The Last Punisher—the title refers to the Marvel Comics vigilante hero, whose death’s-head logo Lacz and his cohorts adopt—is a late but worthy arrival to the Navy SEAL memoir genre. Marcus Lutrell’s Lone Survivor (2007), Eric Greitens’s The Heart and the Fist (2011), Brandon Webb’s The Red Circle (2012), and Kyle’s American Sniper (2012)—among others—have already peeled back some of the desert camouflage on this mysterious fighting fraternity. The increased exposure has ruffled some feathers. Not all BTFs want their stories told. When two SEAL Team Six operators wrote competing and contradictory tales of the Top Secret 2011 mission to kill Osama bin Laden, the brass at Naval Special Warfare Command weren’t pleased. “A critical tenet of our Ethos is ‘I do not advertise the nature of my work, nor seek recognition for my action,’” wrote Rear Admiral Brian Losey and SEAL Force master chief M.L. Magaraci, in a “dear teammates” letter.
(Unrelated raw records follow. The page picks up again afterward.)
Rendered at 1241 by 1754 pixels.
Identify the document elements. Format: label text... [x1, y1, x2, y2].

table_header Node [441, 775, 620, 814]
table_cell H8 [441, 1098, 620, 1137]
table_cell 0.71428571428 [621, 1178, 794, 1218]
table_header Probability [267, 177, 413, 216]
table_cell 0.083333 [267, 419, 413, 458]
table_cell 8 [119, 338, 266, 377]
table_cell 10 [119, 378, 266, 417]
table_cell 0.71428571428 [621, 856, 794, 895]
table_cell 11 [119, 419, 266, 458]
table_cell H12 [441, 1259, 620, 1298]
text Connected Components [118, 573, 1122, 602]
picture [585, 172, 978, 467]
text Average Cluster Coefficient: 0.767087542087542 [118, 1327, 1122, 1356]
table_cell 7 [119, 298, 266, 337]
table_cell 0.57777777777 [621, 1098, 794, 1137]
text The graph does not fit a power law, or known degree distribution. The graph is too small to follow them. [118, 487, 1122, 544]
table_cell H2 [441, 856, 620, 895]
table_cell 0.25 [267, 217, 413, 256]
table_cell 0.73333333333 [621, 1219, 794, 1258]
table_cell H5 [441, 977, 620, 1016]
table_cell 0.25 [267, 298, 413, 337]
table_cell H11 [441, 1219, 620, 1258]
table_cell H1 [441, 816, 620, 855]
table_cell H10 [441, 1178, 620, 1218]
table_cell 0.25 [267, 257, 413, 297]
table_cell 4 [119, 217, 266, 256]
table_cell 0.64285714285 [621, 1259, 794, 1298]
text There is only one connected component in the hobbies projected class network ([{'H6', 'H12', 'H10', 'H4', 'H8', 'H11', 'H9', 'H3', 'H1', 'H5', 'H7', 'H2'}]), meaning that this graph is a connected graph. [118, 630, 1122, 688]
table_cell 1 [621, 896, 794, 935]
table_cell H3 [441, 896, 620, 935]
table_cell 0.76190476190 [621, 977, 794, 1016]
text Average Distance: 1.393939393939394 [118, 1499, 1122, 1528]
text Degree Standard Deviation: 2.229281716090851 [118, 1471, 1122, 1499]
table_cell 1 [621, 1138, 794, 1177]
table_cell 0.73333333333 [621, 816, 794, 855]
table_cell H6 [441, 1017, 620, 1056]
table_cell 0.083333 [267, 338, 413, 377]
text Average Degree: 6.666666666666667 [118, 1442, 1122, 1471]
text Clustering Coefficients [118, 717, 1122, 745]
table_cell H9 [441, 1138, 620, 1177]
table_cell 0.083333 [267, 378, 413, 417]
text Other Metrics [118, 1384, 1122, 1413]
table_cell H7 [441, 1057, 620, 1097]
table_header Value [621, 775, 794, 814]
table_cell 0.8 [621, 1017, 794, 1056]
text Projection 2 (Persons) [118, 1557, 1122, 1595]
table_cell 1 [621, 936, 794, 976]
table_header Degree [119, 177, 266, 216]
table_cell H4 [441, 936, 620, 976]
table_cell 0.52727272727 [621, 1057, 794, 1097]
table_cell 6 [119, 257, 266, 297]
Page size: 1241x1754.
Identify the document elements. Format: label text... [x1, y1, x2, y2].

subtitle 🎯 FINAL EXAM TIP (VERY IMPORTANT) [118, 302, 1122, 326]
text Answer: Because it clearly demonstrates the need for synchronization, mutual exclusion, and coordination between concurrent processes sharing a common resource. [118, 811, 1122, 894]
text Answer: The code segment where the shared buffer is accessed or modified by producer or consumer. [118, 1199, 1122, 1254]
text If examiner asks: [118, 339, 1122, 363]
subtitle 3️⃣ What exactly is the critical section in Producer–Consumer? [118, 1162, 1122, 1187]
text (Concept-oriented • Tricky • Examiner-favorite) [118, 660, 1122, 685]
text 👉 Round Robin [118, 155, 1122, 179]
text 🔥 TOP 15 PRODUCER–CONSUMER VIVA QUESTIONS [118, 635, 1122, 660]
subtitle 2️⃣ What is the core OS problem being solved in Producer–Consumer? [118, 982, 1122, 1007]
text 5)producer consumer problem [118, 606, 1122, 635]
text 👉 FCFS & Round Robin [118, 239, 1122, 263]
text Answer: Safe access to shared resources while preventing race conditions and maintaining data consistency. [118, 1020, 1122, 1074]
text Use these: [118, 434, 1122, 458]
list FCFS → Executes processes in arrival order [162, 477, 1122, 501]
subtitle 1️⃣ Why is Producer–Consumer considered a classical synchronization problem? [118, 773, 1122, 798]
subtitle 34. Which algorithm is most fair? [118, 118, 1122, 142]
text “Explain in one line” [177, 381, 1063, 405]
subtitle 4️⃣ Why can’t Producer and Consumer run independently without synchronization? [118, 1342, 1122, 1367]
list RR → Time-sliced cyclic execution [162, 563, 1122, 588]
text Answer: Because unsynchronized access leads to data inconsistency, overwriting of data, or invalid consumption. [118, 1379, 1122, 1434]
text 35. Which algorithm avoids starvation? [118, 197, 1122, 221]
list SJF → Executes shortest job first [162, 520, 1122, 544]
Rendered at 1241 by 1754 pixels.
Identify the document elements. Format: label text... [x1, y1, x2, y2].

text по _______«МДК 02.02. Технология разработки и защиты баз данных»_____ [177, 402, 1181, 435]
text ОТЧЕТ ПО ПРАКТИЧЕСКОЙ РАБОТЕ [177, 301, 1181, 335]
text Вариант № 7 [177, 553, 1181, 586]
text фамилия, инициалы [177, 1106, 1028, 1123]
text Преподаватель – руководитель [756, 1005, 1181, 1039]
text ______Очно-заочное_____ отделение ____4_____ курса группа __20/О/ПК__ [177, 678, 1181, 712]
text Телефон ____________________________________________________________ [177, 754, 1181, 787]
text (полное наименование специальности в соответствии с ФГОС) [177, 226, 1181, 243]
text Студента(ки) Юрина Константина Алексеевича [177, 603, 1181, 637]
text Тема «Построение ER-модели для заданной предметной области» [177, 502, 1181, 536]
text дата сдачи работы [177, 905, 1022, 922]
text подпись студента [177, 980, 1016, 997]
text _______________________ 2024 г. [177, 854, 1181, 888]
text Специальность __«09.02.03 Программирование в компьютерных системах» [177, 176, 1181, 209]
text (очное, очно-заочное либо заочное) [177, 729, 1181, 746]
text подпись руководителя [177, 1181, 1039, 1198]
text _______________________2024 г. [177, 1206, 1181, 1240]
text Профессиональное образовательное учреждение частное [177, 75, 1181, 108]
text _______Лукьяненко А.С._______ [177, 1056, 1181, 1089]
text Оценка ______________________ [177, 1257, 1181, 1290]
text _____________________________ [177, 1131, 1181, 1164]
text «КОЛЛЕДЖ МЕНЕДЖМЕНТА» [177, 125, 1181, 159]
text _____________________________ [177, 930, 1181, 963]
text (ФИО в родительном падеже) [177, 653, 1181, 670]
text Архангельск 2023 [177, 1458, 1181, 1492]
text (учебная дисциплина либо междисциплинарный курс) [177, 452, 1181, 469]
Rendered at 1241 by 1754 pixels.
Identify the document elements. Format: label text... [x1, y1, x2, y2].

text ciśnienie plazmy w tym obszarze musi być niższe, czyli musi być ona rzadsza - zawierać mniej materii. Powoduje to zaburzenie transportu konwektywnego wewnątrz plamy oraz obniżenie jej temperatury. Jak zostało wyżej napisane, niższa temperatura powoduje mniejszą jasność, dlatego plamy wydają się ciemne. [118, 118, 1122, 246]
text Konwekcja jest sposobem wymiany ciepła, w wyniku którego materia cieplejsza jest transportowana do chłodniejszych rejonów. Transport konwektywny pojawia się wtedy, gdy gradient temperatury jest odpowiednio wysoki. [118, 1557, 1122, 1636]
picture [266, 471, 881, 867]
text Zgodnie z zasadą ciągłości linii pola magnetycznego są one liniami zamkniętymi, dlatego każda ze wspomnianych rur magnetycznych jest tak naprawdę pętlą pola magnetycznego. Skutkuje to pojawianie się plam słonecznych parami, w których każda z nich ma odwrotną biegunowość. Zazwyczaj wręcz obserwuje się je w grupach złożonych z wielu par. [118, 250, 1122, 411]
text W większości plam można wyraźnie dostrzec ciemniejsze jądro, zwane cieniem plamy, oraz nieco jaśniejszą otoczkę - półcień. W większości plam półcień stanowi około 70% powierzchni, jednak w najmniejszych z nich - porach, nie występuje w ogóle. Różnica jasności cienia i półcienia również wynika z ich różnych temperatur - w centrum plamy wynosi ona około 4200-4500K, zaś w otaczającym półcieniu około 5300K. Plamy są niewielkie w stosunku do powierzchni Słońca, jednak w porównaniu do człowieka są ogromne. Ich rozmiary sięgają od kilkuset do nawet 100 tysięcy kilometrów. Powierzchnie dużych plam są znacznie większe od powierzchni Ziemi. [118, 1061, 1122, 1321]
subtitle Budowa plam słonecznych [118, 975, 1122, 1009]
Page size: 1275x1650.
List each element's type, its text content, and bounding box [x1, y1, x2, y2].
Lacz opts not to give a day-by-day, challenge-by-challenge account of SEAL life, such as the grueling Basic Underwater Demolition/SEAL (BUD/S) training that makes sailors into SEALS. Others have provided those accounts. Nor does Lacz opine on the politics of the Iraq War. Instead, Lacz devotes The Last Punisher to filling in gaps in the story of the Battle of Ramadi and memorializing the sacrifices of BTFs like Lee and Monsoor. His pungent, plain-spoken account has lots of butt-kicking and some tears, and serves to remind civilian readers again that war is another world.